Samsung offers financial incentives to stem Note 7 bleeding

SEOUL (Reuters) - Samsung Electronics on Thursday offered refunds or financial incentives for U.S. and South Korea customers who exchange Note 7s for other products, as the tech giant scrambles to shore up its reputation after a damaging phone safety crisis.

The world’s largest phone maker is also expanding a U.S. recall of the fire-prone model to a total 1.9 million Note 7 phones, which includes the 1 million Galaxy Note 7s it recalled on Sept. 15.

The South Korean giant is in damage-control mode as rivals like Apple Inc and LG Electronics try to steal market share from the global smartphone leader after it was forced to scrap its latest high-end device.

Samsung is boosting its marketing and promotional efforts around other Galaxy-series smartphones to cushion the blow from the demise of the premium Note 7, which it finally abandoned this week after failing to resolve overheating problems which caused some of the phones to ignite.

Samsung said on Thursday it is offering up to $100 in bill credit to consumers who exchange their Note 7s for any Samsung smartphone in the U.S.

U.S. customers who exchange their Note 7s for a refund or other branded smartphone will receive $25 in bill credit.

“We appreciate the patience of our consumers, carriers and retail partners for carrying the burden during these challenging times,” said Tim Baxter, president and chief operating officer, Samsung Electronics America.

Related Coverage

“We are committed to doing everything we can to make this right.”

The U.S. Consumer Product Safety Commission said on Thursday the Note 7’s “battery can overheat and catch fire, posing serious fire and burn hazard to consumers.”

It added that Samsung has received 96 reports of batteries in Note 7 phones overheating in the U.S., including 23 new reports since the Sept. 15 recall announcement.

In the U.S., Samsung began sending fireproof boxes and protective gloves to customers returning potentially explosive Note 7s, drawing humorous barbs from social media commentators.

The company has commenced offering similar financial incentives in its home market of South Korea, which it says would compensate consumers for their “big inconvenience.”

After days of heavy losses, Samsung’s shares ended 1.4 percent higher on Thursday while the broader market fell 0.9 percent.

A customer exchanges his Samsung Electronics' Galaxy Note 7 to Galaxy S7 at company's headquarters in Seoul, South Korea, October 13, 2016. REUTERS/Kim Hong-Ji

On Wednesday, the firm slashed its quarterly profit estimate by $2.3 billion to reflect the impact of the Note 7 withdrawal, giving some investors hope that the financial cost of the debacle had been largely accounted for.

“We are confident the 3Q 16 re-statement puts to bed the direct financial impact of the Note 7 recall and termination,” UBS said in a report.

“In the near-term, we believe investors will re-focus on shareholders returns ahead of full 3Q results Oct 27th.”


In Europe, the company disclosed that only about 50,000 original Note 7 phones were ever delivered to customers. Ninety percent of those, or 45,000 devices, had been replaced before it halted returns once replacement phones were also found to be at risk.

Samsung said it will begin to exchange or offer refunds for all active Galaxy Note 7 devices in Europe on Monday, October 17. In the meantime, it is finalizing the mechanics of a safe return process for customers through retailers and distributors.

Decisions about whether possibly to offer some form of compensation to customers for sticking with Samsung through the recall are being left up to local sales partners, a spokesman said.

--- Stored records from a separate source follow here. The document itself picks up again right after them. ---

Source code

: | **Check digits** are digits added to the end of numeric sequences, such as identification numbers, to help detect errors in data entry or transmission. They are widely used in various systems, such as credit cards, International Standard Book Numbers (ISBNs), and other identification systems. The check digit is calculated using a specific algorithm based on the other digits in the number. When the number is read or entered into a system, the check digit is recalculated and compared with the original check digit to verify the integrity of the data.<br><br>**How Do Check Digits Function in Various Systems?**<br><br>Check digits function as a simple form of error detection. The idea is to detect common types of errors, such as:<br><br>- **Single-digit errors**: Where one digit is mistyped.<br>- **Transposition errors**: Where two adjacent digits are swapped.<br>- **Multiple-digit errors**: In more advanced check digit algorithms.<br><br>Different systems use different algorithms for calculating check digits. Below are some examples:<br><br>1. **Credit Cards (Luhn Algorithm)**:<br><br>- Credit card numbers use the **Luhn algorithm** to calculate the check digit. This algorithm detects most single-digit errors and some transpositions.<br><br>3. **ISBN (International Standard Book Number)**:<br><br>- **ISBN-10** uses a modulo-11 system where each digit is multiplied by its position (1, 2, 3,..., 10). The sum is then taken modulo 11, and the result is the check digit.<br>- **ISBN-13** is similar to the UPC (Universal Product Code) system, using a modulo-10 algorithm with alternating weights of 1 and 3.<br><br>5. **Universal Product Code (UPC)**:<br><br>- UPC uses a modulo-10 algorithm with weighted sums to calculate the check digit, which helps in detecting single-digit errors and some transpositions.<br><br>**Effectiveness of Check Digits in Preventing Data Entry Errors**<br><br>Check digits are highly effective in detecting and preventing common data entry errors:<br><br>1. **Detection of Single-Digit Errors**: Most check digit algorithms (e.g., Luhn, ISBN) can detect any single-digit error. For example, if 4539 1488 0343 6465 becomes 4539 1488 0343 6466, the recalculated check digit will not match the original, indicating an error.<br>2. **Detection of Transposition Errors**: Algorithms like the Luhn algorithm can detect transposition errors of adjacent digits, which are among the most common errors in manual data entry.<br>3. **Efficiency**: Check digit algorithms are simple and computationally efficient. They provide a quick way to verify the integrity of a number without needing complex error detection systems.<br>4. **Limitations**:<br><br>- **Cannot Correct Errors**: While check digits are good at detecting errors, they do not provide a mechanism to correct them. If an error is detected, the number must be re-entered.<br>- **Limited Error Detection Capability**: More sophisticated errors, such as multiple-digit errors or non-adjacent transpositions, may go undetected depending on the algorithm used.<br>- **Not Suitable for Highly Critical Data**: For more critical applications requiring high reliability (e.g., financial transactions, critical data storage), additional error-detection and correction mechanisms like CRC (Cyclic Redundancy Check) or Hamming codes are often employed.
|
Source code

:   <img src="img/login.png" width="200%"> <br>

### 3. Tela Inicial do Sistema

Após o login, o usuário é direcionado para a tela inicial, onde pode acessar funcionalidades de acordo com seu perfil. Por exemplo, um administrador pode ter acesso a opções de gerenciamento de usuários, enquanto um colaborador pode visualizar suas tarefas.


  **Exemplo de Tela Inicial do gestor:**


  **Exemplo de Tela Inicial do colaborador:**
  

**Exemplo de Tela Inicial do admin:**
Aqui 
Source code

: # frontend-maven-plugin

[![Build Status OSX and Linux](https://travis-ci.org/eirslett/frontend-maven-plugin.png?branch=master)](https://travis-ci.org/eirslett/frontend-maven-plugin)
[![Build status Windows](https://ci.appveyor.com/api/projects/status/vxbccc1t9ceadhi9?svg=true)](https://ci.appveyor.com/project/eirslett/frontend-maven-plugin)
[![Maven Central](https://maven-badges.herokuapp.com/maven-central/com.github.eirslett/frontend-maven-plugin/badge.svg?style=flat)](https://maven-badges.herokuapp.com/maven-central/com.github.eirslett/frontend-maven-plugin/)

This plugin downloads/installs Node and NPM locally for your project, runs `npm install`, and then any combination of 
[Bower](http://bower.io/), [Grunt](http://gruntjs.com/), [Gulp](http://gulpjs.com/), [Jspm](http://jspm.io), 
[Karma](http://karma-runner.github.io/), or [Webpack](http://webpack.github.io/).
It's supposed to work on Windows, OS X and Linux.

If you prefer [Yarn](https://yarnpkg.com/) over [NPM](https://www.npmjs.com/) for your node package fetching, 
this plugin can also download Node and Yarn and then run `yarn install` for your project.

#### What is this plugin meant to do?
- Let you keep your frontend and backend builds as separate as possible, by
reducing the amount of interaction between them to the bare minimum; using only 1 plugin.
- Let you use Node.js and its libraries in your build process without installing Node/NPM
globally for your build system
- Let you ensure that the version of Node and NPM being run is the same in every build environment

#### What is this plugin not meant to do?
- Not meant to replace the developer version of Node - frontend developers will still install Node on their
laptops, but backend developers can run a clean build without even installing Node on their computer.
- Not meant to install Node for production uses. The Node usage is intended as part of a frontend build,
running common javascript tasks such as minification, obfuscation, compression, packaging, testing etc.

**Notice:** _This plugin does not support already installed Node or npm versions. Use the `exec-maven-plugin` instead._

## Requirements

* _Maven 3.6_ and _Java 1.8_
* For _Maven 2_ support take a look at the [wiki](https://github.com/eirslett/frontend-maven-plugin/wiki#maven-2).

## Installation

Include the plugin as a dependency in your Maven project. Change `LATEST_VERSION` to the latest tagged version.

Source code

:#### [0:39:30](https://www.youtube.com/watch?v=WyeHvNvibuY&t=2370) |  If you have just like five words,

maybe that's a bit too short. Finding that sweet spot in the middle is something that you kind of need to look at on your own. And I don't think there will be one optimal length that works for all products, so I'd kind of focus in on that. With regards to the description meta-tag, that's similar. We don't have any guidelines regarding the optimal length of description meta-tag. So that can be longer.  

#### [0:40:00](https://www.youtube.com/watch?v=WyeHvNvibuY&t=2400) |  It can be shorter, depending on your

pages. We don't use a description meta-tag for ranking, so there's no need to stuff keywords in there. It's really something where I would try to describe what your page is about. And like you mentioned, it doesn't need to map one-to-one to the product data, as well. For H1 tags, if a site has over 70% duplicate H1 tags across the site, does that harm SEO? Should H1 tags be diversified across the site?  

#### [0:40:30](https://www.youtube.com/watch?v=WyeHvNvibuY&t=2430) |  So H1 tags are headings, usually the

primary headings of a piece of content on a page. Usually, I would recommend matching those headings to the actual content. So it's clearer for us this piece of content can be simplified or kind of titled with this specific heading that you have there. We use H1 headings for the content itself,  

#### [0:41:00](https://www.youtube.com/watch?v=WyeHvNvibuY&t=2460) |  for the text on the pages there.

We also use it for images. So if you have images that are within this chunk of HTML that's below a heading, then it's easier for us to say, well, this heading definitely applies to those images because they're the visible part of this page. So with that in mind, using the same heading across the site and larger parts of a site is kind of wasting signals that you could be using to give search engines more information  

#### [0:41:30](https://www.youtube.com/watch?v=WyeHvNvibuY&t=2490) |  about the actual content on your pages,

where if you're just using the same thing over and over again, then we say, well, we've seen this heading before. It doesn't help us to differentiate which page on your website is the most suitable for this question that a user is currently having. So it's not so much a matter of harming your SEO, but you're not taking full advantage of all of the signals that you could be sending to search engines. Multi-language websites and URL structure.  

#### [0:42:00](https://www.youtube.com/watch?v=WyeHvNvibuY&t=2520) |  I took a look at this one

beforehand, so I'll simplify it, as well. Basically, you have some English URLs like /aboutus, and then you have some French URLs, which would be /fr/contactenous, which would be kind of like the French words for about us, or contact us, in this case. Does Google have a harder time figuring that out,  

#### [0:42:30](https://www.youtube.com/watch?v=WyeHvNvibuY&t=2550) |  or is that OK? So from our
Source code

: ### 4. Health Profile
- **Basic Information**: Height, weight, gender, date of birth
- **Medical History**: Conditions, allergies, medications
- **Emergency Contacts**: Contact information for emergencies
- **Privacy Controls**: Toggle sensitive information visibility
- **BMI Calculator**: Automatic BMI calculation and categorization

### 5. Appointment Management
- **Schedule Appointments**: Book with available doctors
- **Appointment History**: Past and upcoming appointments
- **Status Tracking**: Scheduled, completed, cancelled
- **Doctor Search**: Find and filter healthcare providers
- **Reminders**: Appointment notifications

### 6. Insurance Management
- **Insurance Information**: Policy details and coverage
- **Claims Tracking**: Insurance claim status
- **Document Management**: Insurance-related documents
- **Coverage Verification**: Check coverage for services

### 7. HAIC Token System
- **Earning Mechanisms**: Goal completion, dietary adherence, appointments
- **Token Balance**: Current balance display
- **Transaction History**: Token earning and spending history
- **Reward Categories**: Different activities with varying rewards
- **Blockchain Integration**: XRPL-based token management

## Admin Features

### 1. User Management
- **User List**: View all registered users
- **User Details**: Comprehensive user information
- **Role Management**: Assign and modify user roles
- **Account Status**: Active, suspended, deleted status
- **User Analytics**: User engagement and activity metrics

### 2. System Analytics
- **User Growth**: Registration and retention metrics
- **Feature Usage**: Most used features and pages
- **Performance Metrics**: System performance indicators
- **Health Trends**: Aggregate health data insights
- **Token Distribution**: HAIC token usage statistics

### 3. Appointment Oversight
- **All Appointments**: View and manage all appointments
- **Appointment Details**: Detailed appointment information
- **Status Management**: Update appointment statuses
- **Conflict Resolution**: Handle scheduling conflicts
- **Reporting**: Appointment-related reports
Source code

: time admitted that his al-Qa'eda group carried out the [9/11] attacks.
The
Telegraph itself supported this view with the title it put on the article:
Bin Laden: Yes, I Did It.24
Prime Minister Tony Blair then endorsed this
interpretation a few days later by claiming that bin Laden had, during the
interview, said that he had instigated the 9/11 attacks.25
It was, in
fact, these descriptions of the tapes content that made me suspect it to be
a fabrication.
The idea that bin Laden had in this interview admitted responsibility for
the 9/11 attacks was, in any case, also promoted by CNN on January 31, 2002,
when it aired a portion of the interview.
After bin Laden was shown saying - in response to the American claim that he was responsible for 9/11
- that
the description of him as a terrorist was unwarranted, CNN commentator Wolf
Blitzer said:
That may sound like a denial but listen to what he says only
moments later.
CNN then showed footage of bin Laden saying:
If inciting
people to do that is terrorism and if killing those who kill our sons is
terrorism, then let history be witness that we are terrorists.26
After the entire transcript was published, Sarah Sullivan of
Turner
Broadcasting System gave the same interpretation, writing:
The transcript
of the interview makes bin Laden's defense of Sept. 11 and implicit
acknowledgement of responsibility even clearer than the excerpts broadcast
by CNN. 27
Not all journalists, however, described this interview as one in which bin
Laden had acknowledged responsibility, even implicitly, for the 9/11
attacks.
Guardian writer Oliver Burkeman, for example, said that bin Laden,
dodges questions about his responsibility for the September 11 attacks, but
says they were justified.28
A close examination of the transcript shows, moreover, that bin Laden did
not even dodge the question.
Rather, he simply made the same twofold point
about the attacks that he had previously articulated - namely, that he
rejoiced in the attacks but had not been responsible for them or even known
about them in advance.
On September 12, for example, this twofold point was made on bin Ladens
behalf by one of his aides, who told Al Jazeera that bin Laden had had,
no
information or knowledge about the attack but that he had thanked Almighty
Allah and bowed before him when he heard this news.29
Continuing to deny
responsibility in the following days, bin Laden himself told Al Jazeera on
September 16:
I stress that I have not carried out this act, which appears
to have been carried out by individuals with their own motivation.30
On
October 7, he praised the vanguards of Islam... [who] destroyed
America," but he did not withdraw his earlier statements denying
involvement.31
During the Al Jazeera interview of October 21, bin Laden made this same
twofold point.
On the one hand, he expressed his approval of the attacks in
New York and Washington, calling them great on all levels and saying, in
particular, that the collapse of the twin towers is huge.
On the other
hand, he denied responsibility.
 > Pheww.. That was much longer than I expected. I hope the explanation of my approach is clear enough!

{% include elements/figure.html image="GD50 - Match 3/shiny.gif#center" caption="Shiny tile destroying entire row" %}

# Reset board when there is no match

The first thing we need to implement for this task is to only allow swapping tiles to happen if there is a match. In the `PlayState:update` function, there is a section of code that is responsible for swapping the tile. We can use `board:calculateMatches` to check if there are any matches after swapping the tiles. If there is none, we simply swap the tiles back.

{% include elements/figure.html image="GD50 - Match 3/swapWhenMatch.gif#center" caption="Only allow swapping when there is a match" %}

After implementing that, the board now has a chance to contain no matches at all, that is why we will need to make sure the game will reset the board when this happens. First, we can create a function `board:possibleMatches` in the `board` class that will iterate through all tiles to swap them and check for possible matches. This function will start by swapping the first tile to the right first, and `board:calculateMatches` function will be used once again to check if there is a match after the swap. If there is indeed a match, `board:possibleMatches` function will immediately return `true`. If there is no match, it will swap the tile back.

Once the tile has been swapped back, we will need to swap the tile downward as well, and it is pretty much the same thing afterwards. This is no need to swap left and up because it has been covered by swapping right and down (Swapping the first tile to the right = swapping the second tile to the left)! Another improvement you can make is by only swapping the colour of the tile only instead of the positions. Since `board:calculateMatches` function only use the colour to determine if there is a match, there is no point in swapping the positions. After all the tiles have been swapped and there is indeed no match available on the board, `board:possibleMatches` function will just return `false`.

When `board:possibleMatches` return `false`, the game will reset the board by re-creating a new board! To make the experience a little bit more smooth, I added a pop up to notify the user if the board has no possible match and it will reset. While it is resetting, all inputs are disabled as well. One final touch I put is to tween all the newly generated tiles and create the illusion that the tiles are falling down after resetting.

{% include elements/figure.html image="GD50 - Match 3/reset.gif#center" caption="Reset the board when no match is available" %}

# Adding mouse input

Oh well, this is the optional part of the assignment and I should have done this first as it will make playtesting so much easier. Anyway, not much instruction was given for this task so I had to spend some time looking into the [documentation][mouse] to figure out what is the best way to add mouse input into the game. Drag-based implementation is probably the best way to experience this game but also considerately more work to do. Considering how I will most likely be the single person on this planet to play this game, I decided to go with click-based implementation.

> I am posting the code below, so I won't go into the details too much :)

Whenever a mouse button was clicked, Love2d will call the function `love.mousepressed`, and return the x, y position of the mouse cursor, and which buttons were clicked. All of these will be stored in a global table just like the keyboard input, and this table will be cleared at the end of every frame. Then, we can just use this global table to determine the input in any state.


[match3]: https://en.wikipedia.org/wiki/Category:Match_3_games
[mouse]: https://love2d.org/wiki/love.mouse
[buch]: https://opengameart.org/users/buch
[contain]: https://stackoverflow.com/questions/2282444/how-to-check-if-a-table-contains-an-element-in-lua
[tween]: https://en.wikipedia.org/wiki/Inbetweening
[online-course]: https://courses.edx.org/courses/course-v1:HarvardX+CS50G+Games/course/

Customers will have plenty of choice in the weeks ahead, with South Korean mobile carriers including SK Telecom planning to take pre-orders for Apple’s iPhone 7 starting Friday. LG Electronics also recently launched its V20 smartphone.

Many analysts say the real risk to Samsung lies in the reputational damage it suffers in a cut-throat industry rather than financial costs.

“Industry experience, such as the decline of Nokia and BlackBerry, shows how successful manufacturers can lose market share particularly quickly in the handset business,” Fitch ratings agency said in a report on Thursday.

Moody’s also said in a report that day that the Note woes are “credit negative” and “threaten to have a more lasting negative effect on the Samsung brand and would require significant marketing expense to regain consumer confidence.”

Meanwhile, South Korea’s central bank said the Note 7 failure could undermine economic growth, although it needed more time to assess the effects.